■ Problem to solve ■
Please replace each "common name" in the entries below with "vernacular name", changing nothing else and leaving the pictures out of your answer.

Raw records
⟨

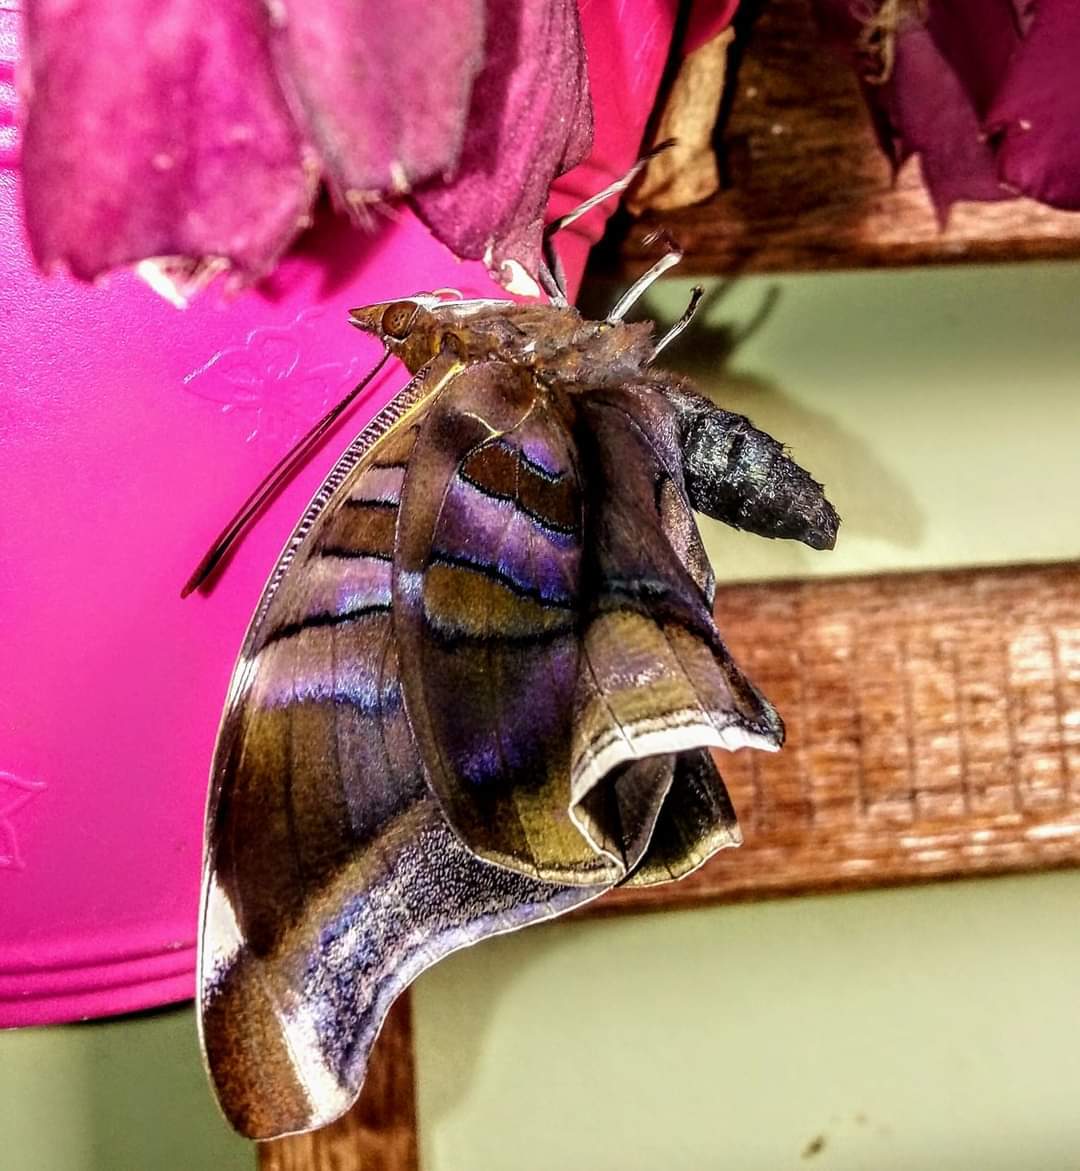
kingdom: Animalia
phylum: Arthropoda
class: Insecta
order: Lepidoptera
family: Nymphalidae
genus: Historis
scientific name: Historis odius
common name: Orion cecropian
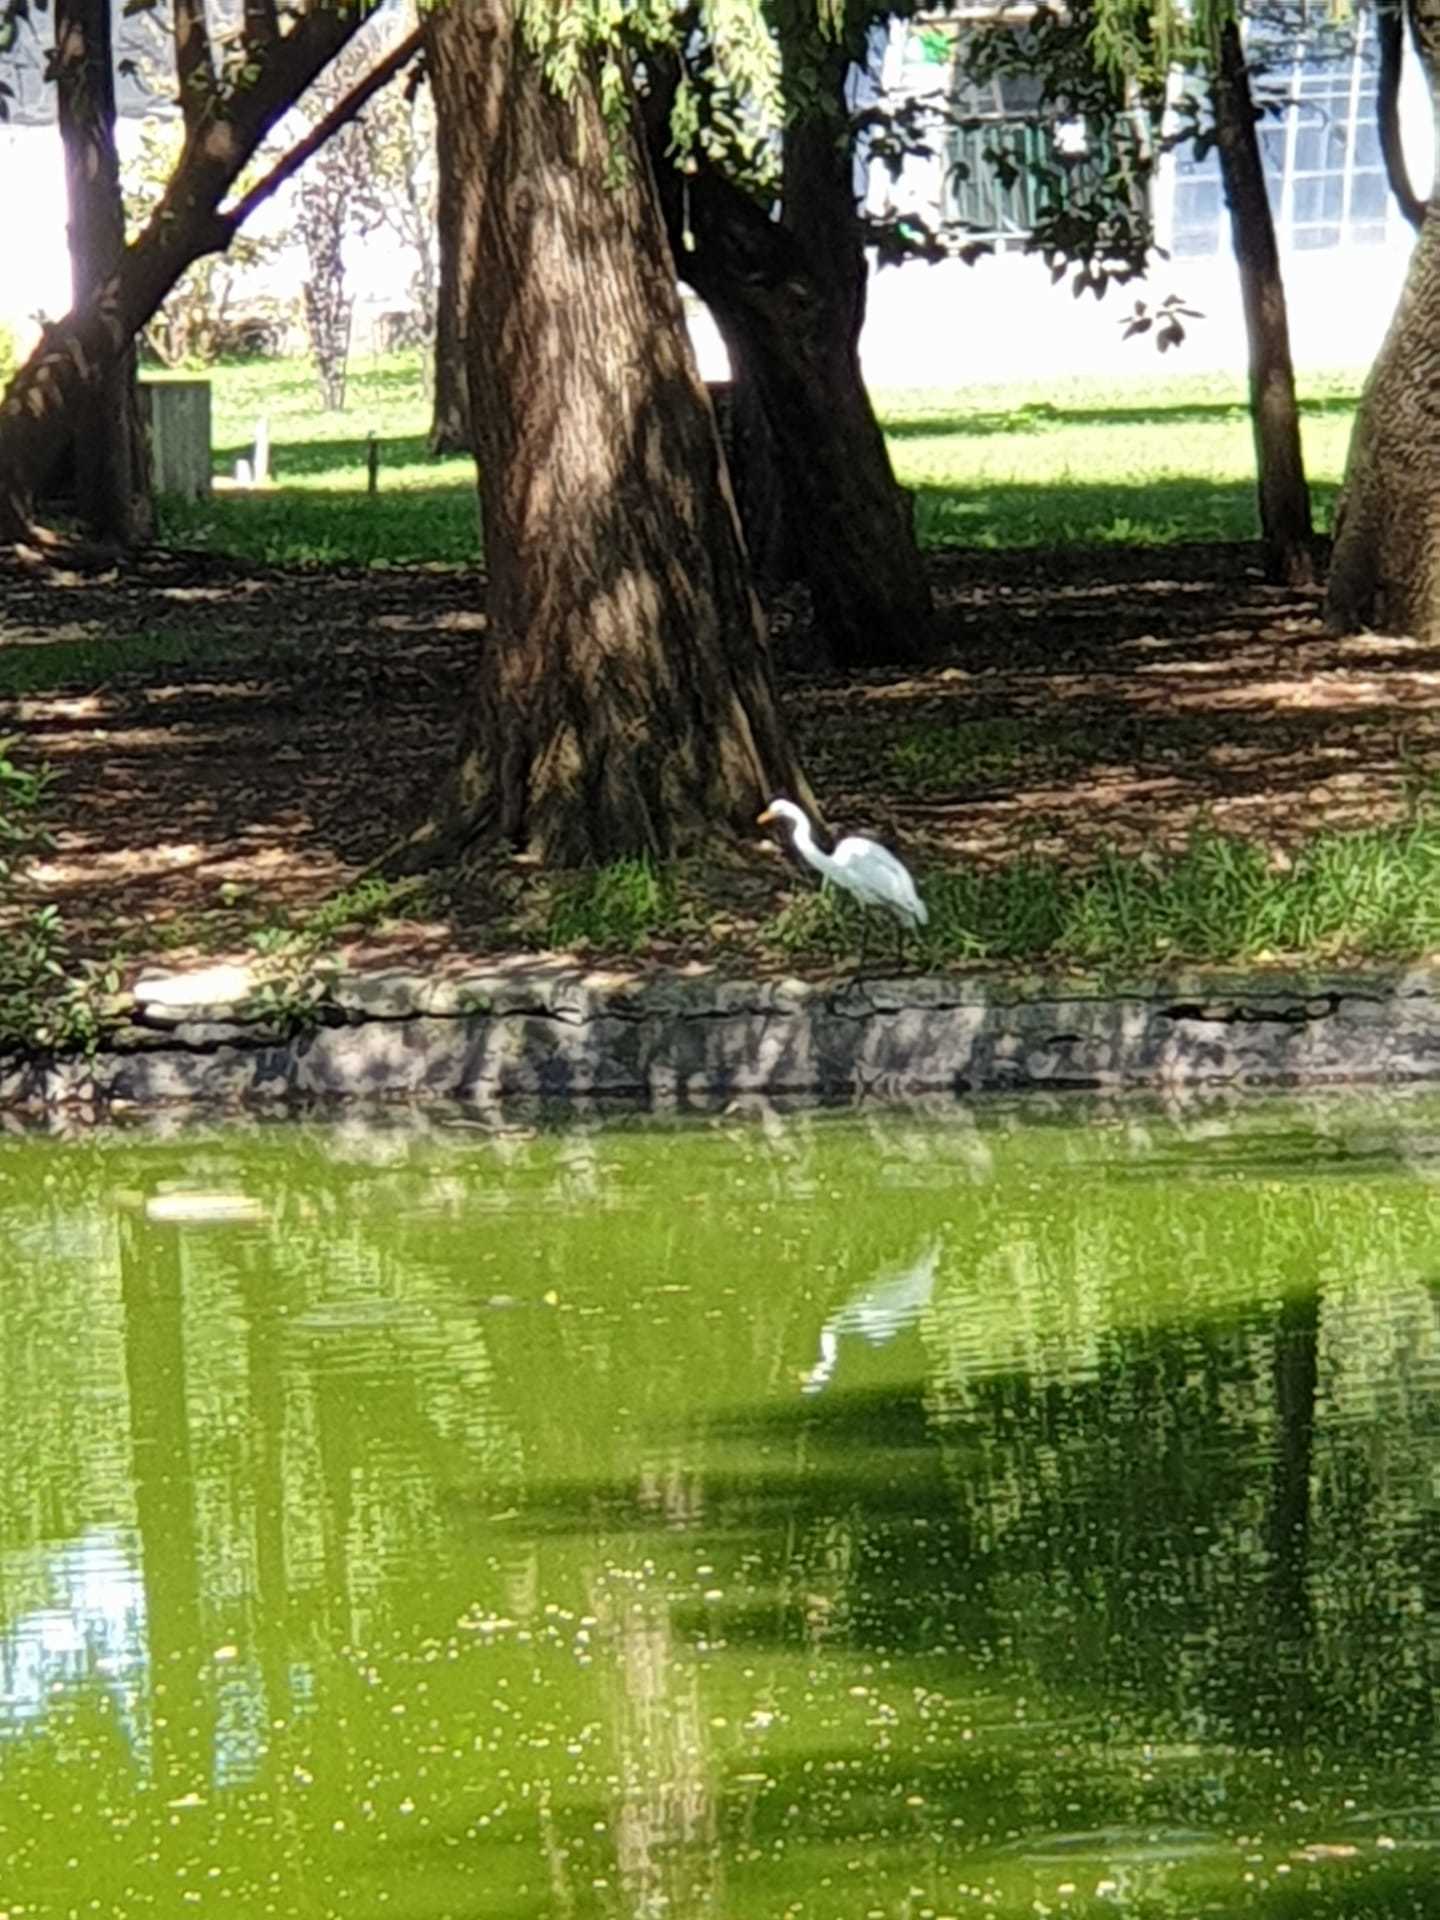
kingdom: Animalia
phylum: Chordata
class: Aves
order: Pelecaniformes
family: Ardeidae
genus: Ardea
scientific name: Ardea alba
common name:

⟩

■ Task answer ■
kingdom: Animalia
phylum: Arthropoda
class: Insecta
order: Lepidoptera
family: Nymphalidae
genus: Historis
scientific name: Historis odius
vernacular name: Orion cecropian
kingdom: Animalia
phylum: Chordata
class: Aves
order: Pelecaniformes
family: Ardeidae
genus: Ardea
scientific name: Ardea alba
vernacular name:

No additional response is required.